Sustainability encompasses the capacity to create-long term value through comprehensive focus on ESG factors. But it takes coordinated effort and help from technology solutions that allow you to:
- Ingest varied facets of ESG data in real time, including GHG emissions, workforce composition, water and waste management data, safety incidences, cyber breaches and governance standards
- Secure data across your IT infrastructure
- Analyze the data to produce predictive analytics
- Execute on strategic initiatives that arise from the data analysis
- Communicate strategic insights and initiatives across the value chain and enable collaboration across multiple parties
3 reasons to reimagine your business with data and technology
Beyond compliance, there are powerful incentives for aligning data, technology and your company’s sustainability initiatives.Specifically, you can make advances the following three areas:
- Strategy: Amid ongoing uncertainty, companies need to be fit for growth.
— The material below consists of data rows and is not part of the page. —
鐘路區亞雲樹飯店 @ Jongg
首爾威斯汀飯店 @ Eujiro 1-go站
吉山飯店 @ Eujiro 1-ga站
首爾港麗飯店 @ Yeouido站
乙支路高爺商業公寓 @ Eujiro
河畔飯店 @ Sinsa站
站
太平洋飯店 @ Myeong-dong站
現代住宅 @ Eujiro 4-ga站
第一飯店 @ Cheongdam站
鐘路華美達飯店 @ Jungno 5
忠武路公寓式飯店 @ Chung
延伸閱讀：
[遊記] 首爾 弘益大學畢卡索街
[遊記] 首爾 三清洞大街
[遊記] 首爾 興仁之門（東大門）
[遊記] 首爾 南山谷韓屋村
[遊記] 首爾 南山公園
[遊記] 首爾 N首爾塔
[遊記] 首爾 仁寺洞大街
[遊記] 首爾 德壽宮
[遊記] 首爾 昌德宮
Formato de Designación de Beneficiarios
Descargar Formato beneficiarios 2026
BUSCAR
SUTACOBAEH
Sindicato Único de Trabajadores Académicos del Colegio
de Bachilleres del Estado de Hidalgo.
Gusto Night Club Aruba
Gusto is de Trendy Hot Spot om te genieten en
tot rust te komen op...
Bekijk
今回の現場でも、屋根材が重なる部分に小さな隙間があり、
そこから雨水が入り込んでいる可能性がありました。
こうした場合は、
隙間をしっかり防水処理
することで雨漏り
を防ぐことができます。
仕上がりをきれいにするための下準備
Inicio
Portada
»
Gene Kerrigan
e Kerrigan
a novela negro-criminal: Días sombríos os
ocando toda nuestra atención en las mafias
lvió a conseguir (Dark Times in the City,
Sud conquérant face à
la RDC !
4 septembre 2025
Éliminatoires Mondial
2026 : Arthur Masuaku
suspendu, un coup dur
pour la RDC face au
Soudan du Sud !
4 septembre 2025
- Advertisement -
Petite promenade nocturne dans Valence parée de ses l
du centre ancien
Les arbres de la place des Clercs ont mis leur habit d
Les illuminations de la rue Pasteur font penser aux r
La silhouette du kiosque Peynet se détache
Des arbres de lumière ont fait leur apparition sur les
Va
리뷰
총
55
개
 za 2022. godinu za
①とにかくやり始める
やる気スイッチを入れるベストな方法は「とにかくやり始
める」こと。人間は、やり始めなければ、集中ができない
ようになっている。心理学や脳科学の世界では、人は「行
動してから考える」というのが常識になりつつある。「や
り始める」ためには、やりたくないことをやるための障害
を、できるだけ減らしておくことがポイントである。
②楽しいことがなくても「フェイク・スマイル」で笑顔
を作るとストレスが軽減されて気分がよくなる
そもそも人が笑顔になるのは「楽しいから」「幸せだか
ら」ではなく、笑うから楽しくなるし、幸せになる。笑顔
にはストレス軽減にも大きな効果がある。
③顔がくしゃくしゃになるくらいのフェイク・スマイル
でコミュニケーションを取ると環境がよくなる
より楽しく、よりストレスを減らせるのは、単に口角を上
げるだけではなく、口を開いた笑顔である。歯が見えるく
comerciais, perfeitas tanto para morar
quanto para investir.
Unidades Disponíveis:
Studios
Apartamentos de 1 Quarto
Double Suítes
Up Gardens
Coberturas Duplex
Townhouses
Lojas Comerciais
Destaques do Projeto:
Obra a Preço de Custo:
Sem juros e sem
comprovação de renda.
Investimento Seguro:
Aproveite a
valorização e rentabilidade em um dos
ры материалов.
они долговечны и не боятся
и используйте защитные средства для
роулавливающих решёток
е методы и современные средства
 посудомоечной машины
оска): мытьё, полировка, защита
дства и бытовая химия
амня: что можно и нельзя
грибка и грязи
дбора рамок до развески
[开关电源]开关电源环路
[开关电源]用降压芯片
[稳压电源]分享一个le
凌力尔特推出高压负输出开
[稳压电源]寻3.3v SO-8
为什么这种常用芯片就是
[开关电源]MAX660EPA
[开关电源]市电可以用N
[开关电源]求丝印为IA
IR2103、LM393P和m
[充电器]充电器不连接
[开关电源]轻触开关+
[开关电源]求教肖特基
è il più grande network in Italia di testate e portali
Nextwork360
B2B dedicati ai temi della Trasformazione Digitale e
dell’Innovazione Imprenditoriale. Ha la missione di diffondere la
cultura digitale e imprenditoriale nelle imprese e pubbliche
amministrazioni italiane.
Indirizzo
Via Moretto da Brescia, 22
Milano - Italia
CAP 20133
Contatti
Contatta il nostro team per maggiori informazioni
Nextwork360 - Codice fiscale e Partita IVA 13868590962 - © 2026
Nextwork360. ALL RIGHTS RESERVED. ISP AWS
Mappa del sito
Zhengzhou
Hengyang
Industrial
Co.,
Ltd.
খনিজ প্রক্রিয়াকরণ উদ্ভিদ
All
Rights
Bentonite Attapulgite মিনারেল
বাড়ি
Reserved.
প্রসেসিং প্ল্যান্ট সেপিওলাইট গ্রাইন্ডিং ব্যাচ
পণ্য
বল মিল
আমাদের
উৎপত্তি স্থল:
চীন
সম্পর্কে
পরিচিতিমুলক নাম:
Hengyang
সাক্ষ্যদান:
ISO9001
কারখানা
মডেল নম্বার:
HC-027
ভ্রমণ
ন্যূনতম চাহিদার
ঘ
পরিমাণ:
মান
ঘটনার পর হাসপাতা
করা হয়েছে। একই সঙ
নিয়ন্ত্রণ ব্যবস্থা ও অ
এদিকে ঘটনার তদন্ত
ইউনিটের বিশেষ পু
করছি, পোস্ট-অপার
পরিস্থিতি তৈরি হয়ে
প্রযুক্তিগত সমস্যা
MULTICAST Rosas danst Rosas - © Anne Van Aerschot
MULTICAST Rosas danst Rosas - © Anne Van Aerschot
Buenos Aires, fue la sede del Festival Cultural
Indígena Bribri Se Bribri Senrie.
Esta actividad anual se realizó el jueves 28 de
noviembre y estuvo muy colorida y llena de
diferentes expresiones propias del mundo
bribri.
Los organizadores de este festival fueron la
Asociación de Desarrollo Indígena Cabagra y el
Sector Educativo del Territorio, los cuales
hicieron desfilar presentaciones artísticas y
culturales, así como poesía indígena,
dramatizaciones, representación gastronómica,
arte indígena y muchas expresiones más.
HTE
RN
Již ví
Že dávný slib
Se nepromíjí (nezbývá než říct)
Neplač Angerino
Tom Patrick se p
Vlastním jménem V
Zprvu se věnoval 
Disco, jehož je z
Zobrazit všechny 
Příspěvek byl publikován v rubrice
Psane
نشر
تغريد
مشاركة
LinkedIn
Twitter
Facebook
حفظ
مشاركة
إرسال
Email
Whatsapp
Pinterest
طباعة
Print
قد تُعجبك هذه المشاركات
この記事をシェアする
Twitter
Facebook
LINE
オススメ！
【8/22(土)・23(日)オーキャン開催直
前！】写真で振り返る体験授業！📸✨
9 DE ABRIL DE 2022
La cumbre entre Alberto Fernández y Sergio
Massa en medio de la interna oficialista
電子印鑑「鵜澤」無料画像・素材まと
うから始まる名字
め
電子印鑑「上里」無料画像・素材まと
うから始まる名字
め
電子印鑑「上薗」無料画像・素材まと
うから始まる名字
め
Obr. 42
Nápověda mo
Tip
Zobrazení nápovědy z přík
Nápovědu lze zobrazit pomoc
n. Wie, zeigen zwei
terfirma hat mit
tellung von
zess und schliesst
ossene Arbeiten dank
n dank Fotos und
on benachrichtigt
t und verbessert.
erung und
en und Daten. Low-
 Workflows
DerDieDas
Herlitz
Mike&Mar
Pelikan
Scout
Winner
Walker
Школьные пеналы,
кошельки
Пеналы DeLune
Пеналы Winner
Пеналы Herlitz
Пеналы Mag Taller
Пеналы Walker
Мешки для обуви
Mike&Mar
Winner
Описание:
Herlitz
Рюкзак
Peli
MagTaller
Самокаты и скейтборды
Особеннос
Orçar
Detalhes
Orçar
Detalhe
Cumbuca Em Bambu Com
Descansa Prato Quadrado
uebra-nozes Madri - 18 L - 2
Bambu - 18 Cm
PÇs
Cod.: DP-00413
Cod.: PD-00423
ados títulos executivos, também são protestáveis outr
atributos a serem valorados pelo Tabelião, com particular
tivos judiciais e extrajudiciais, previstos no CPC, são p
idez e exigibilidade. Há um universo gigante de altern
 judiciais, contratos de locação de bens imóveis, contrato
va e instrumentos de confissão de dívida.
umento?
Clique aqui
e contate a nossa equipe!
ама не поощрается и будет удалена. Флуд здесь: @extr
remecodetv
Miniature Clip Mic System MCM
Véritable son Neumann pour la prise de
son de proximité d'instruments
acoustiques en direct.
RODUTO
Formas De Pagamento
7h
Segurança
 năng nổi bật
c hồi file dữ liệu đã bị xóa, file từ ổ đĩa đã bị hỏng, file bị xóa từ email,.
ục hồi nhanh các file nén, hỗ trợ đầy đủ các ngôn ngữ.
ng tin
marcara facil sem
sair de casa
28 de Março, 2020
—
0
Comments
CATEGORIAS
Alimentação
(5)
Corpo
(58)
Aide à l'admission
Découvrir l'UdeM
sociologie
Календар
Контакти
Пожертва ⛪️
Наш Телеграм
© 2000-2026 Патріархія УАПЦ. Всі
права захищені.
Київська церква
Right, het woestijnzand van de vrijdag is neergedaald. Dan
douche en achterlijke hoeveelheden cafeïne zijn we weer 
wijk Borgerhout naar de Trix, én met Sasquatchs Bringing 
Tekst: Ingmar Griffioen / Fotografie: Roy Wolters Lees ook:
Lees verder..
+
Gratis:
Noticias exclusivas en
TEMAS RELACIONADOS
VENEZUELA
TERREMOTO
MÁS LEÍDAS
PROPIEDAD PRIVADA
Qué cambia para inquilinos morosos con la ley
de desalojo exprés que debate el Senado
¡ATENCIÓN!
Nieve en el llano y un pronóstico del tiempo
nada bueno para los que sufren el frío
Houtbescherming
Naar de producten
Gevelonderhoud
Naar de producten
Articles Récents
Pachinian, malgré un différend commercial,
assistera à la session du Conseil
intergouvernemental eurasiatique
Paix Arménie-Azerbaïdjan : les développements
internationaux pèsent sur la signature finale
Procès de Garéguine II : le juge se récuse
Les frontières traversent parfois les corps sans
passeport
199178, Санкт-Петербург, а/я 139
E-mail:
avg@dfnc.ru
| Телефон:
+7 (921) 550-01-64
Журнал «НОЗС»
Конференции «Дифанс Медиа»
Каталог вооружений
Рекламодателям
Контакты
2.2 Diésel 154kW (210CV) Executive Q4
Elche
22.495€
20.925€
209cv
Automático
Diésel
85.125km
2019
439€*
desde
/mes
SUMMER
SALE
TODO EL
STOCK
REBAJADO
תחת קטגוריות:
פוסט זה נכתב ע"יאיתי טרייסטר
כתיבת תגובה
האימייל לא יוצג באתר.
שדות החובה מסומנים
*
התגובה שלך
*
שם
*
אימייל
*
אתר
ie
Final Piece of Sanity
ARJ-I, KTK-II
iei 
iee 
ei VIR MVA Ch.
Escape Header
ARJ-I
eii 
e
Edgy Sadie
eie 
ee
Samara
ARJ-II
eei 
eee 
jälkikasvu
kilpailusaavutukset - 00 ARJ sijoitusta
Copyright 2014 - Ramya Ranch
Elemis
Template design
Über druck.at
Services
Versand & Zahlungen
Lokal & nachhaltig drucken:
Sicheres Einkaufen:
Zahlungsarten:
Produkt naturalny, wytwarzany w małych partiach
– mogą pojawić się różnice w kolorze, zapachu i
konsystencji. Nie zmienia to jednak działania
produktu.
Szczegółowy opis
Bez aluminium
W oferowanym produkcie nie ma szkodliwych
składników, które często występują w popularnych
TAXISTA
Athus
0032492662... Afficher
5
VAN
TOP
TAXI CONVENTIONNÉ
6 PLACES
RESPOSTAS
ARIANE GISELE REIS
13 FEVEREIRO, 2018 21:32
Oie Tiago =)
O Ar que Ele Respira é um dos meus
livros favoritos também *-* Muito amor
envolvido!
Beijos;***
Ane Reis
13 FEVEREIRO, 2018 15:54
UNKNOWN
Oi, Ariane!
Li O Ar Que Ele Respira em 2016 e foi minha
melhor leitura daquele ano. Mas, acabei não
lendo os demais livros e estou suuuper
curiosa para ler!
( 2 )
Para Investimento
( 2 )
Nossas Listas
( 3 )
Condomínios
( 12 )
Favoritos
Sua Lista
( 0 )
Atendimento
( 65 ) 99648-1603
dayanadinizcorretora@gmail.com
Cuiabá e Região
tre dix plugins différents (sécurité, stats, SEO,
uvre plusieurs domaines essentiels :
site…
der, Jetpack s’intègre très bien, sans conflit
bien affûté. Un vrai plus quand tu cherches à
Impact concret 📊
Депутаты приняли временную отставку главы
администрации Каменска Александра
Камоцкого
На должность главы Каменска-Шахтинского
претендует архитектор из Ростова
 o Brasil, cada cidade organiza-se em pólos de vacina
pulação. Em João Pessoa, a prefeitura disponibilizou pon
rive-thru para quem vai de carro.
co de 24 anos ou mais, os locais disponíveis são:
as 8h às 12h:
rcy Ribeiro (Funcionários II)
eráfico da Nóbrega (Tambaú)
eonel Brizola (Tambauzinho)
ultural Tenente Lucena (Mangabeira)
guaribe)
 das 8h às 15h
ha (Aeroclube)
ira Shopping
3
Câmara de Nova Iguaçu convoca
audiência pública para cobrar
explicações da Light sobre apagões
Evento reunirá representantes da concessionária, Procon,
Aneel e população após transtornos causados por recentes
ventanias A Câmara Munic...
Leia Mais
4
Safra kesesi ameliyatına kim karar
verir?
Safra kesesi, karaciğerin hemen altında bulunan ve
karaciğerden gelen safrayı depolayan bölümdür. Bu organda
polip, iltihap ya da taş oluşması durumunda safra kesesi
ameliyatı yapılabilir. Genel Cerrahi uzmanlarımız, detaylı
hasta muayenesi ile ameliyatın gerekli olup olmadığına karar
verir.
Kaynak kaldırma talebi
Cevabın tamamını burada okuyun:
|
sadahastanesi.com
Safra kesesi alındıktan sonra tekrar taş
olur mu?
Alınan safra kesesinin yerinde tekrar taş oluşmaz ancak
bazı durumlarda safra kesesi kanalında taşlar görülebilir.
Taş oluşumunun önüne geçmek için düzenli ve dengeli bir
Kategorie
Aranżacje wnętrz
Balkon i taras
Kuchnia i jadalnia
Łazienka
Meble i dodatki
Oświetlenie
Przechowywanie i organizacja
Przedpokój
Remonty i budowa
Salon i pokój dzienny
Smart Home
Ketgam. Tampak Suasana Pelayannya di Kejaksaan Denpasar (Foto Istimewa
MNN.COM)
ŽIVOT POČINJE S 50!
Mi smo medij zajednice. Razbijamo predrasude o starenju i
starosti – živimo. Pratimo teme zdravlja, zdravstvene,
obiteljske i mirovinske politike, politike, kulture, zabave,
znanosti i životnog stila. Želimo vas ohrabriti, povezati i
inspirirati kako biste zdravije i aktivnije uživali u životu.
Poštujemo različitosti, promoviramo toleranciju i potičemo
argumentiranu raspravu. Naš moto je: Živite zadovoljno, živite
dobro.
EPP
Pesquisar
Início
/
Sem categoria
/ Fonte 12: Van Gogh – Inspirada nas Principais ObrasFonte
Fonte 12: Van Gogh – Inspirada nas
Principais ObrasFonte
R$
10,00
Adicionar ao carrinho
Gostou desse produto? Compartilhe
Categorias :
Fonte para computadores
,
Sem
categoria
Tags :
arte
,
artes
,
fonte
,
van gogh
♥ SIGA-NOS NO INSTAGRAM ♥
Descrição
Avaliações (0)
The right digital investments can help you reimagine your business models and strategies, optimize your value chains, create differentiated customer experiences and deliver sustainable transformation.
- Action: By tech-enabling a sustainability strategy and ESG reporting, you can more easily spot supply chain efficiencies and devise methods for reducing a product’s carbon footprint — or come up with more sustainable products and services that attract new customers.
- Visibility: Technology can help provide a clear picture of the enterprise in real time. The right data platform can afford you a more complete view of your operations by enabling analytics tools to take in a variety of data to provide useful insights and enable decisions that help you create change, drive value and monitor progress against climate goals.
PwC and AWS: a converging sustainability journey
Global regulations and key stakeholders are pushing companies to provide a holistic view of emissions generated across your value chain (Scope 1, 2 and 3 emissions). PwC and AWS fully grasp the gravity of these requirements — and both companies are on a similar sustainability journey.
Amazon co-founded the Climate Pledge with Global Optimism in 2019, and as an Amazon company, AWS is committed to ongoing measurement and reporting of GHG emissions, decarbonization and achieving net zero by 2040.
PwC is working toward a 50% absolute reduction of scope 1 and 2 emissions, as well as a 50% reduction in scope 3 business travel (including land-based travel, air travel and accommodation) greenhouse gas emissions by fiscal year 2030.